Source records
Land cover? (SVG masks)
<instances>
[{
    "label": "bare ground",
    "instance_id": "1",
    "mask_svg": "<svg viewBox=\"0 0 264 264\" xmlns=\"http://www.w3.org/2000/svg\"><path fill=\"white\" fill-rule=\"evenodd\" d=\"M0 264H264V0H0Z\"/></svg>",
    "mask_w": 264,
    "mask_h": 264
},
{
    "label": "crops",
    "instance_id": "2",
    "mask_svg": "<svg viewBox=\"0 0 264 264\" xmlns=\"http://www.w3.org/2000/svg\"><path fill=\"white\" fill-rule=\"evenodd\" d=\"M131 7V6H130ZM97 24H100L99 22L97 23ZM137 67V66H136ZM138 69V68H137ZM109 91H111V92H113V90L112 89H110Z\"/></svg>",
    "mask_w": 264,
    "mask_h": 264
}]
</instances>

The exercise
Please reproduce the listing above line for line, with no changes.

Exercise output
Land cover? (SVG masks)
<instances>
[{
    "label": "bare ground",
    "instance_id": "1",
    "mask_svg": "<svg viewBox=\"0 0 264 264\" xmlns=\"http://www.w3.org/2000/svg\"><path fill=\"white\" fill-rule=\"evenodd\" d=\"M0 264H264V0H0Z\"/></svg>",
    "mask_w": 264,
    "mask_h": 264
},
{
    "label": "crops",
    "instance_id": "2",
    "mask_svg": "<svg viewBox=\"0 0 264 264\" xmlns=\"http://www.w3.org/2000/svg\"><path fill=\"white\" fill-rule=\"evenodd\" d=\"M131 7V6H130ZM97 24H100L99 22L97 23ZM137 67V66H136ZM138 69V68H137ZM109 91H111V92H113V90L112 89H110Z\"/></svg>",
    "mask_w": 264,
    "mask_h": 264
}]
</instances>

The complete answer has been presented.